Estamos entrando em junho e já se vão cinco anos da sensação permanente de crise que nos afeta desde as manifestações deste mesmo mês em 2013. A média de crescimento de 2013 a 2018 deverá ser na verdade uma queda de 0,1% por ano, uma estagnação sem precedentes no país, mesmo comparando com a Grande Depressão ou a crise dos anos 80.
A tecnologia tem tido papel essencial na difusão e aceleração das crises e da insatisfação da população. A capacidade de mobilização e de polarização tem aumentado sobremaneira nos últimos anos com a consequência de deixar pouco espaço para uma governança de longo prazo acontecer.
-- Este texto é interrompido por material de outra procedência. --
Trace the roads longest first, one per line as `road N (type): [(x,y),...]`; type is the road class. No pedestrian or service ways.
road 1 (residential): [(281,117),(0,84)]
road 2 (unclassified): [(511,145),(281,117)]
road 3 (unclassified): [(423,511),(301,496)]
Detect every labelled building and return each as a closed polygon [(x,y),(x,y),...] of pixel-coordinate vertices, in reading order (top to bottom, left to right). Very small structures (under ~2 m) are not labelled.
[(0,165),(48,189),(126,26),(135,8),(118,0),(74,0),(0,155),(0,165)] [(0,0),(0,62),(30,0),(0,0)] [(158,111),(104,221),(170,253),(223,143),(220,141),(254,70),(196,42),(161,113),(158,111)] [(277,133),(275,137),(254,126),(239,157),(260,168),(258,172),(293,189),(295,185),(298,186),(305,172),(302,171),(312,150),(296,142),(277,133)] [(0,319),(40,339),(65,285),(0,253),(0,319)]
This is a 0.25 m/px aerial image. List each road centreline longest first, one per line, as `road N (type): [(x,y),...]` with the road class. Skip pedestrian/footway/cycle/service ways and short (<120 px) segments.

Junta-se a isso aos eventos decorrentes da Lava-Jato, parte central do abate de lideranças políticas que temos visto desde 2014.
Essa conjunção de acefalia política e de liderança, extrema capacidade de mobilização e insatisfação, continuidade do cerco da Justiça e baixo crescimento consistente é o caldeirão que o próximo presidente terá que enfrentar. Não é pouco e provavelmente não lhe deixará muito tempo para pacificar o país. A sensação de incêndio permanente deverá se manter conosco com um presidente que quase certamente perderá dos votos brancos e nulos, quase sendo eleito por falta de opção. Mas escolher um presidente sem querer por falta de opção é o elemento que falta para tornar 2019 um ano bastante conturbado.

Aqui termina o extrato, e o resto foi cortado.